◆ **TEXT SEGMENT**:
For the Wisconsin State Patrol:
Administrator of the
Division of State Patrol
For the United States:
JOHN L. WODATCH, Chief
RENEE M. WOHLENHAUS,
Acting Deputy Chief
ROBB WOLFSON, Investigator
Disability Rights Section
Civil Rights Division
U.S. Department of Justice
P.O. Box 66738
Washington, D.C. 20035-6738
Successful police contact with citizens is characterized by effective communication between the parties whether it is a suspect, victim, or complainant with whom the officer is talking. As such, police officers encountering an individual with hearing impairment should use appropriate auxiliary aids and services whenever necessary to ensure effective communication with the individual.
Auxiliary aids and services include qualified interpreters, written materials, note pads, and other effective methods of making aurally delivered materials available to individuals with hearing impairments.

◆ **RECORDED INFORMATION**:
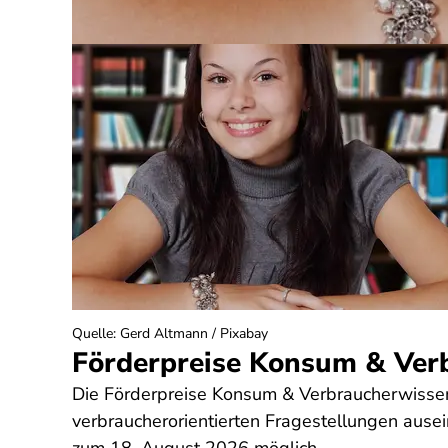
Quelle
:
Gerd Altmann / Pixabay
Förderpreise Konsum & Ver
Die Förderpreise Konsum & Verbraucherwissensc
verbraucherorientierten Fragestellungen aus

---

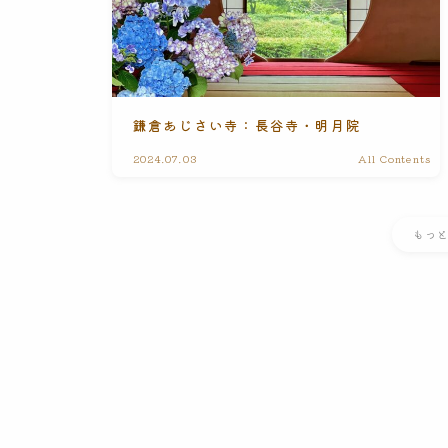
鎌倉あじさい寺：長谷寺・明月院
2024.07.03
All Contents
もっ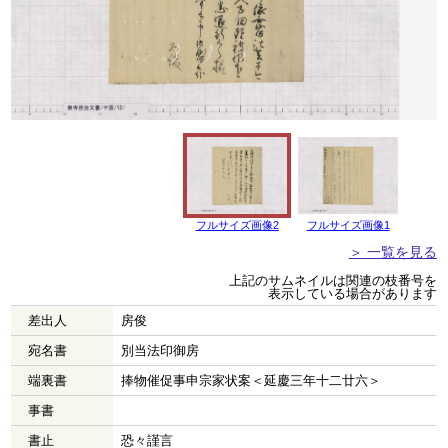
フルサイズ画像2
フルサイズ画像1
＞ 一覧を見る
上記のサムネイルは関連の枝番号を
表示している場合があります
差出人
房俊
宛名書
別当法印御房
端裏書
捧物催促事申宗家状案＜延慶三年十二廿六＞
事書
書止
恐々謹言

---

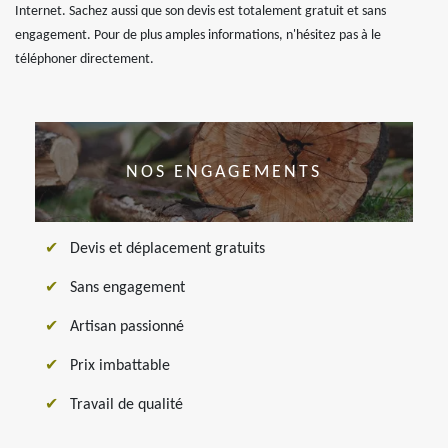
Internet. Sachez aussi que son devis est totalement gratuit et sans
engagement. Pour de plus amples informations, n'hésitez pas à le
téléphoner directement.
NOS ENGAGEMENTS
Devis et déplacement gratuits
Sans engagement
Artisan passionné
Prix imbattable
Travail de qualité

◆ **ABOUT THIS TASK**: Rewrite the stretch from "Auxiliary aids and services include" through "with hearing impairments." in the passage on police communication, changing "qualified interpreters" to "certified interpreters".

◆ **TASK RESULT**:
Auxiliary aids and services include certified interpreters, written materials, note pads, and other effective methods of making aurally delivered materials available to individuals with hearing impairments.